Source information:
[Start of Attachment]
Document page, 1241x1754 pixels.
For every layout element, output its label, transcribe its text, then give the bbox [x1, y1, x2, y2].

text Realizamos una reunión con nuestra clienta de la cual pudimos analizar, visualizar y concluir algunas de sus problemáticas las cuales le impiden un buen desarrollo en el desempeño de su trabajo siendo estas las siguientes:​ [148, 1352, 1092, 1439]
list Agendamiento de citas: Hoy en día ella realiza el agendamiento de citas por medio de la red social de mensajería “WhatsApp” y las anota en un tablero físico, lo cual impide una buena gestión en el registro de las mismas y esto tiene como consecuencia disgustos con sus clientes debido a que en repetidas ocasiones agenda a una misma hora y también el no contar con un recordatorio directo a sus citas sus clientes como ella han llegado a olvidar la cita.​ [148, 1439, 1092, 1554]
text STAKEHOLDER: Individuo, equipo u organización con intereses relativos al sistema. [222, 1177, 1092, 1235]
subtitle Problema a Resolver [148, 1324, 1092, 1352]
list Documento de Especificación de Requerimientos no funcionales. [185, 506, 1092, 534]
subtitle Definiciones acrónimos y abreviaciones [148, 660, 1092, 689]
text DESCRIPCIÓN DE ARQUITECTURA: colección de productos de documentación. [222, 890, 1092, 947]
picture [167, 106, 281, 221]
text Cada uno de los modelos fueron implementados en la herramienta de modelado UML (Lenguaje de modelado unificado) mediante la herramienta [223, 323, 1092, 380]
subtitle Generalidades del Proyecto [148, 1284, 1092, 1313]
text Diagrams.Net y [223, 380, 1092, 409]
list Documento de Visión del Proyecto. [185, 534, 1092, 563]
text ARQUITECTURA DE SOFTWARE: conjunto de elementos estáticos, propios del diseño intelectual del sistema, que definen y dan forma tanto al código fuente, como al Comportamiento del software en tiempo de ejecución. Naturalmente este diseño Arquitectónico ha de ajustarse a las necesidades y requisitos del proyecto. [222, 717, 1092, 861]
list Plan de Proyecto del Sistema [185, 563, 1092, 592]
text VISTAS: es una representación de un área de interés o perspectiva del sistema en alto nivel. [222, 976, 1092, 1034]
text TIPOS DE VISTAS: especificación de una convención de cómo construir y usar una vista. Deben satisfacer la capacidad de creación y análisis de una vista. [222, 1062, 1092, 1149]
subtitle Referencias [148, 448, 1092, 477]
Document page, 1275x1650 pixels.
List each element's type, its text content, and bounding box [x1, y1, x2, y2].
[End of Attachment]
Keep only the lines from the one containing "Document page, 1275x1650 pixels." through the final line of the records, and transcribe them exactly.

Document page, 1275x1650 pixels.
List each element's type, its text content, and bounding box [x1, y1, x2, y2].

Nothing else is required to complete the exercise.